Thursday, February 18, 2010

India Shining, the Sequel: can a new slogan save us?


Nandan M. Nilekani, noted Indian IT business man and Chairman of the Unique Identification Authority of India, has determined that we need new new slogans for the new century. The old ones like bijli, sadak, pani (power, roads and water)  and roti, kapada, makaan (food, clothing, shelter) are out of date, he says.

"We have gone from … physical things to abstract things (UID number, bank account, mobile phone)," says Nilekani in remarks that have been widely published this week.  "If we can get everyone to have UID number, if we can get everyone to have bank account and if we can get everyone to have mobile phone, then we are giving them tools of opportunity. With that, they can access services, benefits and their rights."

Don’t get me wrong; new technology and new ways of doing things, can have a real impact in the real world.  Increased access to bank accounts and micro-credit programs is making a difference in many areas.  Some markets, especially those dealing with perishable goods, are operating more efficiently in recent years thanks to mobile phones--there's nothing "abstract" about a reduction in rotting fish, or the increase in income generated when the fellow selling the fish finds his way straight to a village that wants to buy it.  And in a country with so much migrant labour, who can deny the importance of being able to speak with far-away loved ones?  (As for the many advantages of the UID number, someone else will have to explain those to you--I surely can't.)

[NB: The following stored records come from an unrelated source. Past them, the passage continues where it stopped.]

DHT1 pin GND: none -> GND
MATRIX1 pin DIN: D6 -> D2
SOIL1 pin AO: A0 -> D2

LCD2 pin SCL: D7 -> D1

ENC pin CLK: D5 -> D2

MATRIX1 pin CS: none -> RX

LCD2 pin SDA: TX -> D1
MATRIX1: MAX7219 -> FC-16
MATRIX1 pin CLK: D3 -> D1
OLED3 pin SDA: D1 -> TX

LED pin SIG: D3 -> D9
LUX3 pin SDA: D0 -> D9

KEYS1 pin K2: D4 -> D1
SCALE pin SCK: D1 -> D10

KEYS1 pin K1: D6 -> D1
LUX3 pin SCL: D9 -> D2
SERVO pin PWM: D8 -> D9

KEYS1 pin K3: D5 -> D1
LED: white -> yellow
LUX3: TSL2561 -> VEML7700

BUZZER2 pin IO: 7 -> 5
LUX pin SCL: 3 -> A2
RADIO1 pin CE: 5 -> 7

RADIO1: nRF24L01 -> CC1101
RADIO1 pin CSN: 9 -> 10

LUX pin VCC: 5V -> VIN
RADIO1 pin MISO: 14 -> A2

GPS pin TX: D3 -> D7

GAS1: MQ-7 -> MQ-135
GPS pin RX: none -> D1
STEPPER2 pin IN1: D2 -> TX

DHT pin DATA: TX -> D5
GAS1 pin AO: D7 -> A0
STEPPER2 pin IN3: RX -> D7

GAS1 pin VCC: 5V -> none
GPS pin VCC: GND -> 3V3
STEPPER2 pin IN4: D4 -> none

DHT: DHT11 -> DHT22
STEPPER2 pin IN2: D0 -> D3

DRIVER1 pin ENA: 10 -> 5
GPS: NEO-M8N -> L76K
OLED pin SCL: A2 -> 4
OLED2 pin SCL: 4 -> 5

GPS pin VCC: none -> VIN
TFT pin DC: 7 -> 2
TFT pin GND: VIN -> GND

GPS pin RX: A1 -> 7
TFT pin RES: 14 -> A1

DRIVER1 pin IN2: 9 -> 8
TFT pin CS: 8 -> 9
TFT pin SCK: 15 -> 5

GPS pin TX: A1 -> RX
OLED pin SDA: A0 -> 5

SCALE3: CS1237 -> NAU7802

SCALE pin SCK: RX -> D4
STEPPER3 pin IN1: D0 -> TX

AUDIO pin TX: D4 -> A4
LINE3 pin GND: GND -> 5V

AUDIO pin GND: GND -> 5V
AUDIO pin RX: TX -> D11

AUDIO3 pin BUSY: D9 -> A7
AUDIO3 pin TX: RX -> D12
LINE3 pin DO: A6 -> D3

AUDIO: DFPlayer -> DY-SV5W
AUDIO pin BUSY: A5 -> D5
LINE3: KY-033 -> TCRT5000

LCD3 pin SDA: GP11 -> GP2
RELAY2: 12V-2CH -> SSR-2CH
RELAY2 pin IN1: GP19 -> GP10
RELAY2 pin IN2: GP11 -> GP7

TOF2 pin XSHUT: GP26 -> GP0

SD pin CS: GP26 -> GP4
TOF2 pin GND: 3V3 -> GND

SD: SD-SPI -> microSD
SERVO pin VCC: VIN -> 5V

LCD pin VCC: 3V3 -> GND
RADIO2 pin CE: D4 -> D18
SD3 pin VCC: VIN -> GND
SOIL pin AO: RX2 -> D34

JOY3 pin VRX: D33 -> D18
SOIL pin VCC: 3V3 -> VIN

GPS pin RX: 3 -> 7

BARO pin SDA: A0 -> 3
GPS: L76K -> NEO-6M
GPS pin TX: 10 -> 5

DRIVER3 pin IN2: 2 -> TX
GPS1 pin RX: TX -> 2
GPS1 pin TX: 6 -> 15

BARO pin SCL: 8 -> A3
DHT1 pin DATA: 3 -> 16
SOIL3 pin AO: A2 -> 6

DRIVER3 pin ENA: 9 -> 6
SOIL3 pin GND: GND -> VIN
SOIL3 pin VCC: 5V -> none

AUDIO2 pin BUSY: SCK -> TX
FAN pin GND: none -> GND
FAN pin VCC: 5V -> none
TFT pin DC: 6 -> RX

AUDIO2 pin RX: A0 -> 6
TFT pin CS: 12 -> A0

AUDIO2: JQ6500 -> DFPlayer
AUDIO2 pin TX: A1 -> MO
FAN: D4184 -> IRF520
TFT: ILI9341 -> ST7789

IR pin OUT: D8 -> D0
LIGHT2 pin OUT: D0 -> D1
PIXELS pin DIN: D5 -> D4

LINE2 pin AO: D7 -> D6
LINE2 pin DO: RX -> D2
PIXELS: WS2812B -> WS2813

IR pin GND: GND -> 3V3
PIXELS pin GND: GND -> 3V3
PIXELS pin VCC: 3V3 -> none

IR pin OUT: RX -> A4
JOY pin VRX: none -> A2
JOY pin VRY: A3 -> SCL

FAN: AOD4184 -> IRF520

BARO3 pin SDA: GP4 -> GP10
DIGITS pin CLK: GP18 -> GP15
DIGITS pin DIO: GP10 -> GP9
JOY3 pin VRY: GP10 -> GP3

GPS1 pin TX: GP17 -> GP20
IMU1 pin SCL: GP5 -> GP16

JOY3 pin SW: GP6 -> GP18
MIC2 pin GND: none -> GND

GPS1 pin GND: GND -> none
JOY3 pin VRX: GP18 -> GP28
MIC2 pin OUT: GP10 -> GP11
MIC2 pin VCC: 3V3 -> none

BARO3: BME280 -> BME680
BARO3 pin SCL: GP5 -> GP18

But when you get right down to it, we can’t change reality by introducing new slogans--even really catchy ones like "UID number, bank account, mobile phone!" And does it really make sense to say our old slogans are out of date? Talk to a Bihari taxi driver about this: sure, he may show off his mobile phone; but more likely than not he’ll also tell you his family in the village gets power for only a few hours a day.  And water? Can we really say it is “passé” to demand clean water in a country where 1250 people die every day from diarrhea?

Nilekani’s remarks reminded me of a piece that ran  this Sunday in The Hindu.  In it, Sevanti Ninan praised a recent cover story in India Today
In the same week that Binayak Sen talked on television about famine and genocide, India Today came out with a cover story whose cover photo was designed to cock a snook at nay-sayers. Composed like an ad for a mobile phone company, it had turbaned rural gentry with mobiles to their ears, riding in a roofless red limousine against a backdrop of lush green fields. The story's opening sentences proclaimed that “islands of poverty still exist but most of rural India is transformed beyond imagination thanks to a host of factors.” I can almost hear all those human rights activists who regularly post grim stories on Internet mailing lists gag. Whatever happened to the earlier stock stories of farmers' suicides, and the current ones about why Maoists are spreading their tentacles everywhere?
Ninan goes on to address the fact that seventy seven per cent of Indians live on under Rs. 20 a day:
This 77 per cent figure has become a favourite statistic (a variation of it says 77 per cent of India lives below the poverty line) but surely it caricatures even inequity when the discussion does not go beyond that?
Of course it is true that the discussion of this statistic needs to go deeper than it typically does.  And I think it is terribly important to discuss things that are working as well as things that are not; we can learn from our successes as well as from our mistakes.   To be fair, there are places where the India Today piece does a nice job of this.  For instance, they highlight some of the areas where micro-finance programs and the National Rural Employment Guarantee (NREG) scheme are working wonders.

But in being so selective in the kinds of trees it looks at, India Today misses some important things about the forest.  For example, although it concedes that, “The single biggest reason for the kind of money visible in rural India is the skyrocketing price of land,” it does not ask the next obvious question: what does this means for those who have no land?  That’s just one example, but it’s indicative of a larger pattern.

The real problem in this piece is not the positive examples it offers; it is the fact that it urges us, right from its very first sentence, to do something unconscionable: “Forget those images of ravaged villagers, kids with distended bellies and ragged clothes and a future as grim as the cracked, sun-baked earth.”

It would be one thing if those images were just... images.  The problem is, those images are part of the reality lived by millions of rural Indians every day--how can we forget them?  Yes, statistics like 77% of the population living on less than Rs 20 a day and 2,00,000 farmer suicides in 12 years are blunt and depressing.  Far nicer to see photos of farmers in front of Land Rovers and computers.

I’m all for thinking positive.  But as we discussed last week, the ways in which we frame the stories we tell matters. I agree that a variety of perspectives, a variety of frames, is the only way we can hope to understand the complex world we live in…but when someone tries to sell me a frame that hides 77% of the picture, I think it’s time to visit another frame shop.